L’objet de la peinture est la peinture.
C’est ce qui me vient à l’esprit alors que je suis assis sur un banc du Musée d’Art et d’Histoire de Genève en face d’« Orage à la Handeck » (1839) d’Alexandre Calame, quoiqu’une telle idée ne concerne pas tellement — ou ne s’applique que difficilement, dans un premier temps au moins, à — ce tableau. « L’objet de la peinture est la peinture », cela ne veut ni dire que l’art de peindre est réflexif, ni qu’il aurait pour mission de se réduire à l’expression de son essence (quoi que ça signifie). Cela veut dire que la peinture est une question, et que cette question porte sur l’existence de la peinture — comme art (comme magie) et non comme simple représentation de quelque chose.
La peinture ne relève pas de la magie. Mais elle porte une interrogation sur sa magie éventuelle ; sa magie désirable, ratée, passée, future. La peinture est une mise en question de ce qui en elle, échappant à la simple peinture (au sens bas), la rend digne de prétendre à la peinture (au sens haut). La peinture est une crise du tableau, au gré de laquelle se pose la question de la peinture.
Il existe des toiles qui représentent, plus ou moins bien et avec plus ou moins de technique ; et il existe des toiles qui, essayant d’être de la peinture, posent dans le même temps la question de la peinture et y offrent une réponse singlière. La « question de la peinture » peut se formuler simplement : « y a-t-il sur cette toile autre chose que des pigments assemblés de façon à représenter quelque chose ? », soit : « y a-t-il de la peinture ? » La toile d’Alexandre Calame pose-t-elle la question de la peinture ? Dans le mouvement des pins qui se poursuit dans les nuages avant de se terminer dans l’ondulation des roches, n’y a-t-il pas quelque chose — ce que Deleuze appelle le « diagramme » — qui échappe à la seule efficacité sémiotique, pour faire entrer cette toile de droit dans le champ de la peinture ?

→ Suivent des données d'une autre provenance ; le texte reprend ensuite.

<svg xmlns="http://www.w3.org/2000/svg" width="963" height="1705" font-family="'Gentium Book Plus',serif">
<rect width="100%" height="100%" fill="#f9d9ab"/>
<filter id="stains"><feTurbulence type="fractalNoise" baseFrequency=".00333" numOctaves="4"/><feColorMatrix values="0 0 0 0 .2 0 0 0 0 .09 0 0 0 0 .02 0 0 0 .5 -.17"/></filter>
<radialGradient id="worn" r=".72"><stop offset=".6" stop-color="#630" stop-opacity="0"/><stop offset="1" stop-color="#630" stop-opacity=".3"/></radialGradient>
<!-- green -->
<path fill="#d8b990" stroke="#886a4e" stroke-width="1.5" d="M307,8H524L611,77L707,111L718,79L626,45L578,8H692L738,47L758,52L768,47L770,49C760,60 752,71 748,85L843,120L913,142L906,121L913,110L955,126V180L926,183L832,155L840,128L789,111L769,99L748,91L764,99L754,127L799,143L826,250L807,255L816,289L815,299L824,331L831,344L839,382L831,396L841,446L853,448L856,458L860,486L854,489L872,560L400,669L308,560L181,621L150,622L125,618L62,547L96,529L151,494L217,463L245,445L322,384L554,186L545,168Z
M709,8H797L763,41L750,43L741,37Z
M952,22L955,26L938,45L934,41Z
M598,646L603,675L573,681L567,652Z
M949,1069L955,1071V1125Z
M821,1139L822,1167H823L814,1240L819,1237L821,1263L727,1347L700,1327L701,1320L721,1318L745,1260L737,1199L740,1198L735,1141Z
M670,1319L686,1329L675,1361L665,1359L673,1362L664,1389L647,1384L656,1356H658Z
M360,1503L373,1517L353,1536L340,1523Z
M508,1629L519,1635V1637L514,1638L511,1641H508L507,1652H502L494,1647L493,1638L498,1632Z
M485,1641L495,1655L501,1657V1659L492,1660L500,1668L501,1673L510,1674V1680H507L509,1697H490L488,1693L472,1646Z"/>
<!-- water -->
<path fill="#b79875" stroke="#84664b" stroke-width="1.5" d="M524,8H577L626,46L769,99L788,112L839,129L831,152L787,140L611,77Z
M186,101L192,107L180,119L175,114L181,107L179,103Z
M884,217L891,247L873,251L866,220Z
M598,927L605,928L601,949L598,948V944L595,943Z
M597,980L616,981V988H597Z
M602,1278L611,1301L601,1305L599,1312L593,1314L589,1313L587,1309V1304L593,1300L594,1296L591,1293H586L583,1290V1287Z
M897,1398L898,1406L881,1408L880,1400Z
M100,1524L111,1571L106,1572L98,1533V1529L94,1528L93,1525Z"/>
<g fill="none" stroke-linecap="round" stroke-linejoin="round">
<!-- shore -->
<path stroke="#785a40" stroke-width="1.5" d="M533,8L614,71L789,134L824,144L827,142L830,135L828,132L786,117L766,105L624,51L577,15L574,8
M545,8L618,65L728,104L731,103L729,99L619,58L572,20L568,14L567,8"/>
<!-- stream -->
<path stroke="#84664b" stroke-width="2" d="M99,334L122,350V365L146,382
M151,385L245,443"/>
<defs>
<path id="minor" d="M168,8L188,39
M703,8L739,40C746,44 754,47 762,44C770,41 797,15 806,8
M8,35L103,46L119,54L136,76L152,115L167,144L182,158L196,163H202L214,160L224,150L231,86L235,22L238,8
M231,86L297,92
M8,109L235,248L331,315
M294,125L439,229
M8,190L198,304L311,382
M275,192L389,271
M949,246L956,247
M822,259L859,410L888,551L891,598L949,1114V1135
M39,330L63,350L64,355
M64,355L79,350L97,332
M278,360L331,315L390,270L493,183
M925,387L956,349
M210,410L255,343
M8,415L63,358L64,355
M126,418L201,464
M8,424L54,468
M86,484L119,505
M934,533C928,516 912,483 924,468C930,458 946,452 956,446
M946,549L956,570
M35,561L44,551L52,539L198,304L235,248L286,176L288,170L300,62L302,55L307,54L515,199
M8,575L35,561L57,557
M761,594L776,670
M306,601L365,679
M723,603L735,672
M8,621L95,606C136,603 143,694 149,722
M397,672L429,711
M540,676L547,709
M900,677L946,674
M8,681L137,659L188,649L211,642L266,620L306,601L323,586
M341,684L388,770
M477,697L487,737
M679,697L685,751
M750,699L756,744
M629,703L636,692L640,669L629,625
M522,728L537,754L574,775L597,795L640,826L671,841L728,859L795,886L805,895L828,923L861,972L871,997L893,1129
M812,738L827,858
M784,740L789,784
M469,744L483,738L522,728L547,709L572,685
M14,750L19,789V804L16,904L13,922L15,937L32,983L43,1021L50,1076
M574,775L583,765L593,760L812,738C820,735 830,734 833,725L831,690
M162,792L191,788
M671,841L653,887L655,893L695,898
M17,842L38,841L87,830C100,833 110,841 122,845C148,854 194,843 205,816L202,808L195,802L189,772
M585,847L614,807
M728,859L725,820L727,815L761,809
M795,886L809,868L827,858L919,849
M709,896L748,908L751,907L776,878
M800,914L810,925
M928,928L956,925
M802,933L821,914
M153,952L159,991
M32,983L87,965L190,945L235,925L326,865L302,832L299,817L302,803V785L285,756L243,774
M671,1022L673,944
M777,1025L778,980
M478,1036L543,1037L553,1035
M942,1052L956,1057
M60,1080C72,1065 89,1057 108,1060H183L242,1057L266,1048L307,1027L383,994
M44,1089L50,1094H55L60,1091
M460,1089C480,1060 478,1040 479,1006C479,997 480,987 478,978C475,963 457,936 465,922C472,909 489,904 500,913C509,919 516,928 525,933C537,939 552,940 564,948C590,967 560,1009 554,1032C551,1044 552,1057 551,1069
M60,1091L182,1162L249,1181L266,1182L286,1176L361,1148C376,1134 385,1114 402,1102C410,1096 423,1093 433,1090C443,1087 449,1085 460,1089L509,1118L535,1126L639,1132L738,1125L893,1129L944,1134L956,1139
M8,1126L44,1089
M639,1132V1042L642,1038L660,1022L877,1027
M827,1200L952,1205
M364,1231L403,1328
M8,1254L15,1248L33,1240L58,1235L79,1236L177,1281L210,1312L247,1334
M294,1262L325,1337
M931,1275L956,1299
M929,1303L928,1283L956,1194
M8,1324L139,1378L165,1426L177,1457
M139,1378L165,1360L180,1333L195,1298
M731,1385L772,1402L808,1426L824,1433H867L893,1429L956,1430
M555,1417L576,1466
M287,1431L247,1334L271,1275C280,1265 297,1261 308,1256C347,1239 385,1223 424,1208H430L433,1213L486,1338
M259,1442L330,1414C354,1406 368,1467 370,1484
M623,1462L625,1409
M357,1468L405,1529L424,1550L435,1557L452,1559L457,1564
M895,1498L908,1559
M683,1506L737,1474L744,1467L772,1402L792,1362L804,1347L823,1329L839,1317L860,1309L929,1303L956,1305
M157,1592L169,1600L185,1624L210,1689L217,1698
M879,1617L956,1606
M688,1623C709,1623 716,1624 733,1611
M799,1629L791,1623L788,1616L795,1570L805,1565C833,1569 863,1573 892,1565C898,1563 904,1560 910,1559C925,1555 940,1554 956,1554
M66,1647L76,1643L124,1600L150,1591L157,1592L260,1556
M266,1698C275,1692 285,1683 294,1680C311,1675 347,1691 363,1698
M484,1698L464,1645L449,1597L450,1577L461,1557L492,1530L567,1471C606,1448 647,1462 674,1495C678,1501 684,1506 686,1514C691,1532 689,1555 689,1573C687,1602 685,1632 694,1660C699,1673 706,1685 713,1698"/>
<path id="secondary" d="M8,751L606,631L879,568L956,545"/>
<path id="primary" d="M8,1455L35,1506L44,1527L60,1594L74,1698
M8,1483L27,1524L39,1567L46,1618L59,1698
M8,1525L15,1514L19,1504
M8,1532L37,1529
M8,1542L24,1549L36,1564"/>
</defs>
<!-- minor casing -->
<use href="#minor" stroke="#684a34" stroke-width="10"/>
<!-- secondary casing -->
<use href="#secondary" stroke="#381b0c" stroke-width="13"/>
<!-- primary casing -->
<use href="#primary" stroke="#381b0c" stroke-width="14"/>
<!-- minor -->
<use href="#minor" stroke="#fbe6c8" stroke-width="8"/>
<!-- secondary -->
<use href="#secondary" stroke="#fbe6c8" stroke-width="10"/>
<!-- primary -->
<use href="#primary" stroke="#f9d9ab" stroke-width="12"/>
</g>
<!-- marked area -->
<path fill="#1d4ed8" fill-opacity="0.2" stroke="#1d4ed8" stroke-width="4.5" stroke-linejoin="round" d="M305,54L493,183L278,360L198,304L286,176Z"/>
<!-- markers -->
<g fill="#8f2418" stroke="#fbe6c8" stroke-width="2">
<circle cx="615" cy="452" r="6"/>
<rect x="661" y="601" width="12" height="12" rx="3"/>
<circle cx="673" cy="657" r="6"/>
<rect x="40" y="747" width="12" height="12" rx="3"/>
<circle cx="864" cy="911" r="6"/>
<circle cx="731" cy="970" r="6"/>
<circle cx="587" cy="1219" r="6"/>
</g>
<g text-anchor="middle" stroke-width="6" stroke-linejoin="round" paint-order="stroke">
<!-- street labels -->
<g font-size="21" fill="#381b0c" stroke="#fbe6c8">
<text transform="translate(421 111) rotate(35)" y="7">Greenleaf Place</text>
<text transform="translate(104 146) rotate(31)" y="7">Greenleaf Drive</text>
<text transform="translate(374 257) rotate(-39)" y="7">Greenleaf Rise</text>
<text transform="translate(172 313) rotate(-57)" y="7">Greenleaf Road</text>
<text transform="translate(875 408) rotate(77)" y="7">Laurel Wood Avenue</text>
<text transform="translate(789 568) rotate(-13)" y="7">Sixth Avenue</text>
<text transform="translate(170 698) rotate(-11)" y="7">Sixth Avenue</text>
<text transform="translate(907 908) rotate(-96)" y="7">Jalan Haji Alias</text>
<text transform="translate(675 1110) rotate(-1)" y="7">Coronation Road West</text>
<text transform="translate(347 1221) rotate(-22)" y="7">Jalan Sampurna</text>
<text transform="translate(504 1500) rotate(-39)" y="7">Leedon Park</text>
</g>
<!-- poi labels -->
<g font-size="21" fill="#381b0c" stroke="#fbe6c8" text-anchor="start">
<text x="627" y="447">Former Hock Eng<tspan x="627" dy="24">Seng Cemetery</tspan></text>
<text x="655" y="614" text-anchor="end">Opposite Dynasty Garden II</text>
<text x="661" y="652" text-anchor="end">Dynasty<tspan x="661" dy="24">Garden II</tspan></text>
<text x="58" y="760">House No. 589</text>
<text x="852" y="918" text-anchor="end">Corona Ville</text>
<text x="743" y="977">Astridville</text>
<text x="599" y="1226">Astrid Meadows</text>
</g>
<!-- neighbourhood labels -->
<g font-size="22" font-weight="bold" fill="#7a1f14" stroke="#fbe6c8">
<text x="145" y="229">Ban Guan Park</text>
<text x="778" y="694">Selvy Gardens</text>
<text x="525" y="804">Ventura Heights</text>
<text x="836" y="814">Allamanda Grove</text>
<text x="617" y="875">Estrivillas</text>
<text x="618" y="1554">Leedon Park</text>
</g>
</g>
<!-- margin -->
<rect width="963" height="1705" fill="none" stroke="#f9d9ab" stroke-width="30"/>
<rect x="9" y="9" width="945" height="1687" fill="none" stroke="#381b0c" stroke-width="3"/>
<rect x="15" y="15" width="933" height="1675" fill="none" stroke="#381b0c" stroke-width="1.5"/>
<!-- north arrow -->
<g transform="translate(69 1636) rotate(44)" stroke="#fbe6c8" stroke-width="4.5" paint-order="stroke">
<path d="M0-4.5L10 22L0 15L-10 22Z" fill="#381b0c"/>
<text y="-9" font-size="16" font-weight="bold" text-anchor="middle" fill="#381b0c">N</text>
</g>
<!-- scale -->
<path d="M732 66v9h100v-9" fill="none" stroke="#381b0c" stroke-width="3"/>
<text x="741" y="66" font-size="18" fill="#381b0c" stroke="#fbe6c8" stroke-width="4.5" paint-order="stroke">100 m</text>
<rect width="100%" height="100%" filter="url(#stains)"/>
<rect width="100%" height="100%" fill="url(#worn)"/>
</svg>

L’objet de la peinture n’est la peinture comme affirmation que parce qu’elle est aussi la peinture comme question. Or, étant loin d’être expert, je ne sais pas reconnaître avec certitude si une toile pose ou non la question de la peinture. Mais je devine que ce que la peinture cherche par là, c’est à se situer dans un lieu qui ne serait ni celui des pures choses singulières (les pigments, les lignes) qui renvoient à d’autres choses (les pins, l’ours caché à droite [c’est un gardien du musée qui nous l’a fait voir]), ni celui des structures instituées, c’est-à-dire des universaux ou des objets d’un imaginaire culturel (comme « l’orage », « le paysage », « le romantisme »). Ce lieu que cherche la peinture, c’est celui qu’on appelle, dans l’ordre du langage, la syntaxe : l’organisation immanente d’un plan de sens par saisie des choses-signes. Or, comme la syntaxe existe, comme l’invention syntaxique (et elle est bien située dans ce lieu intermédiaire entre les choses et les structures instituées) est un simple fait, la question du poème est certainement moins pressante que celle de la peinture. D’une certaine manière, elle ne se pose pas. Il a d’autres chats à fouetter, le poème. L’objet du poème n’est pas le poème.